Utilizing Incident Management and Change Management helps processes be consistent, providing documentation even with personnel turnover. These help to lower your operational cost and reduce the time needed to find solutions to resolve issues. In addition, all incidents, change management information, and knowledge base articles are stored in the CMDB and the data warehouse for historical purposes.

Addressing Missing Incidents and Information

All incidents, problems, and changes can be tracked in Service Manager. Data from other systems can be brought into Service Manager’s CMDB through connectors and tracked as asset information. One example of information flowing from another system into Service Manager is System Center Operations Manager, which monitors your infrastructure and generates alerts. While Operations Manager can track and address these alerts, the effort to resolve those alerts is not tracked. Bringing alerts from Operations Manager into Service Manager enables the alert to be made into an incident; the effort it takes to resolve each issue is tracked and prioritized, along with any changes that need to be made to resolve the incident.

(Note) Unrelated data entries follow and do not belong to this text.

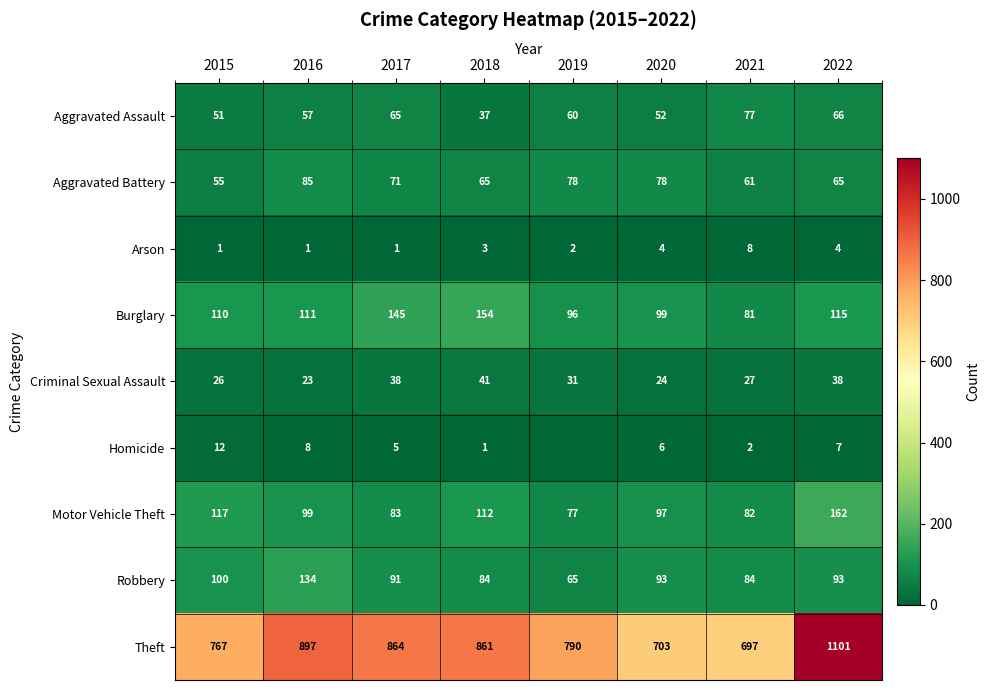

What is the spread (max minus min) of values at 2021?

695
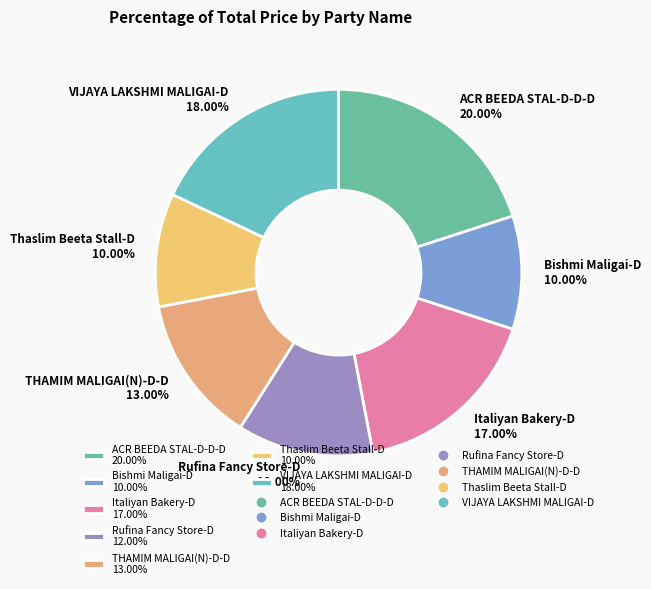

To the nearest percent, what portion does THAMIM MALIGAI(N)-D-D represent?

13%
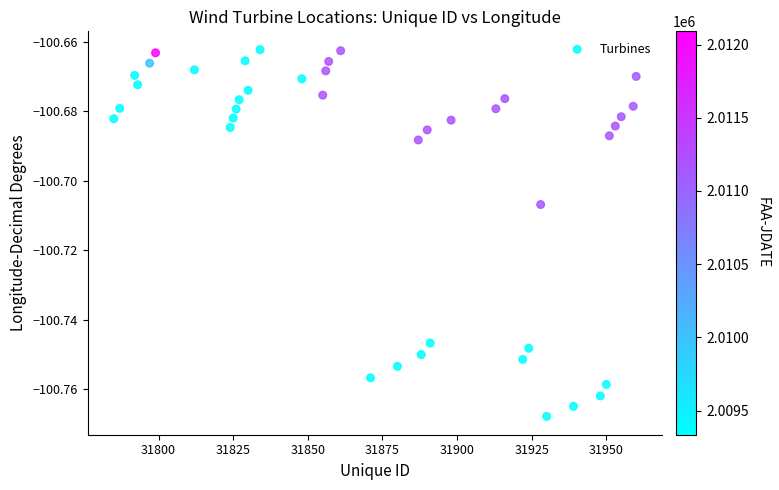

What is the range of X values (max minus min)?

175.0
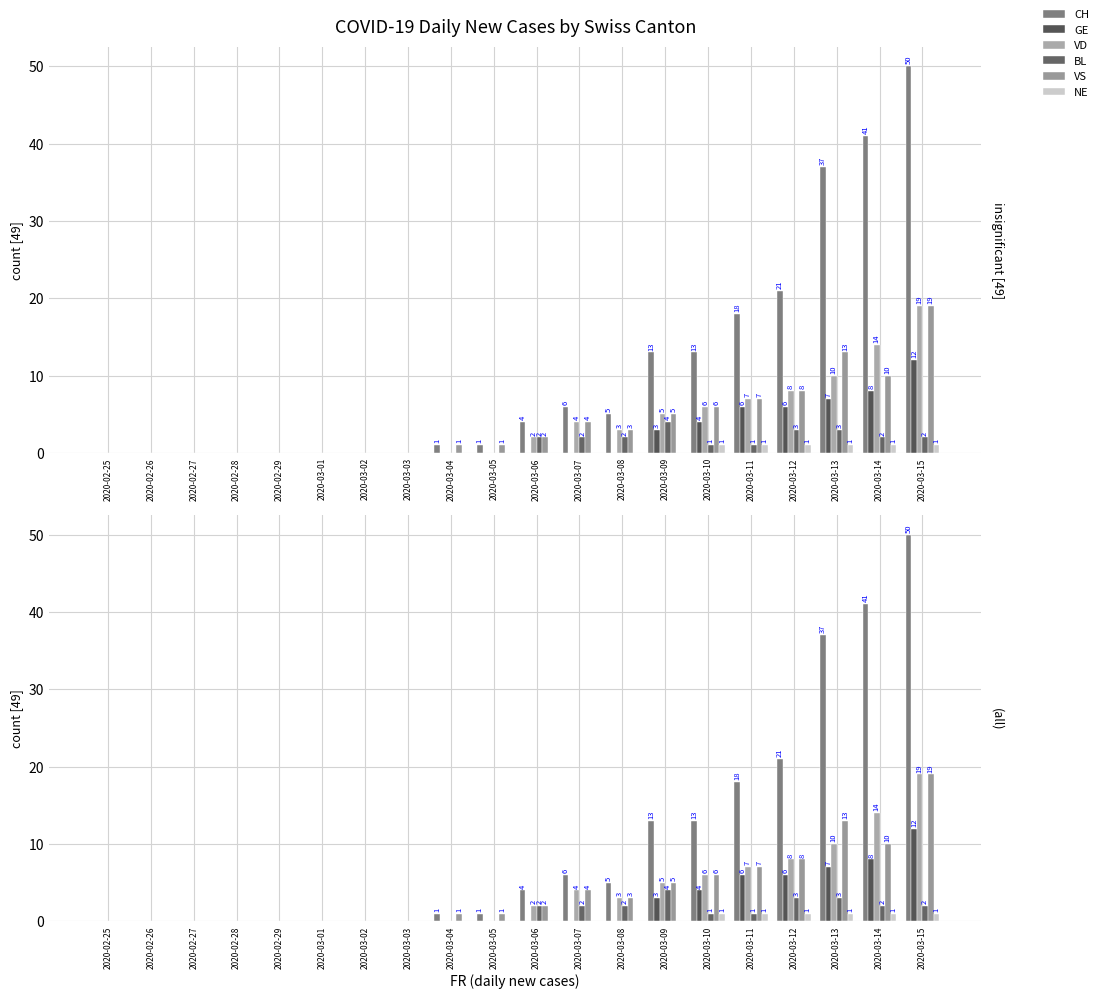

Between 2020-03-10 and 2020-03-03, which is larger?

2020-03-10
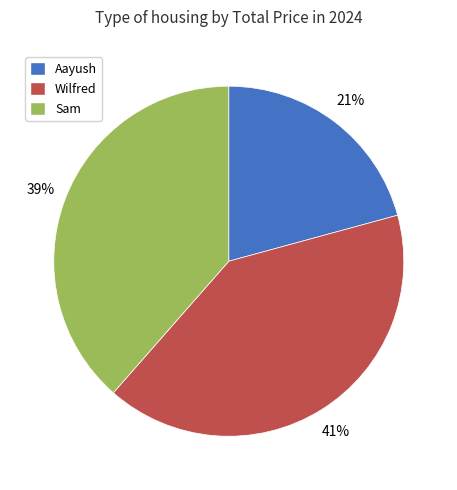

Do Wilfred and Aayush together represent more than half of the pie?

Yes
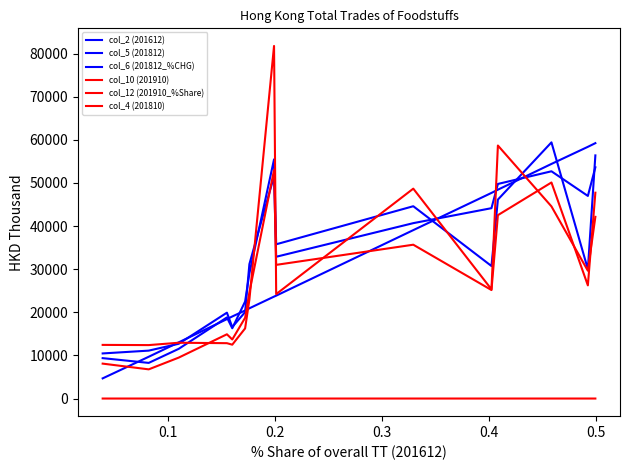

How many lines are shown in the chart?

6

Providing Process Consistency

Utilizing Service Manager’s change management, templates, workflows, and automation capabilities assists in providing improved visibility and accountability, and reduces operational risk. The activities and approval matrix within Service Manager’s change management feature help IT departments to build dynamic yet controlled processes around changes in infrastructure such as updates, releases, and tracking.

Meeting Service Level Agreements

Service Manager can help IT departments to progress from being reactive to proactive, from being cost centers to service providers exceeding service level agreements, and move to a true ITaaS model. Moving to an ITaaS model utilizing System Center components can help IT departments become strategic and be prepared to move toward cloud-based services. One of the many ways Service Manager can help IT move to an ITaaS model is by offering out-of-the-box service level objective (SLO) tracking and metrics as well as chargeback. Figure 1.8 shows an example of priority calculations within Service Manager. Priority calculations help track the urgency and impact of incidents being a part of SLO and metric tracking.


FIGURE 1.8 Priority calculation in incident settings.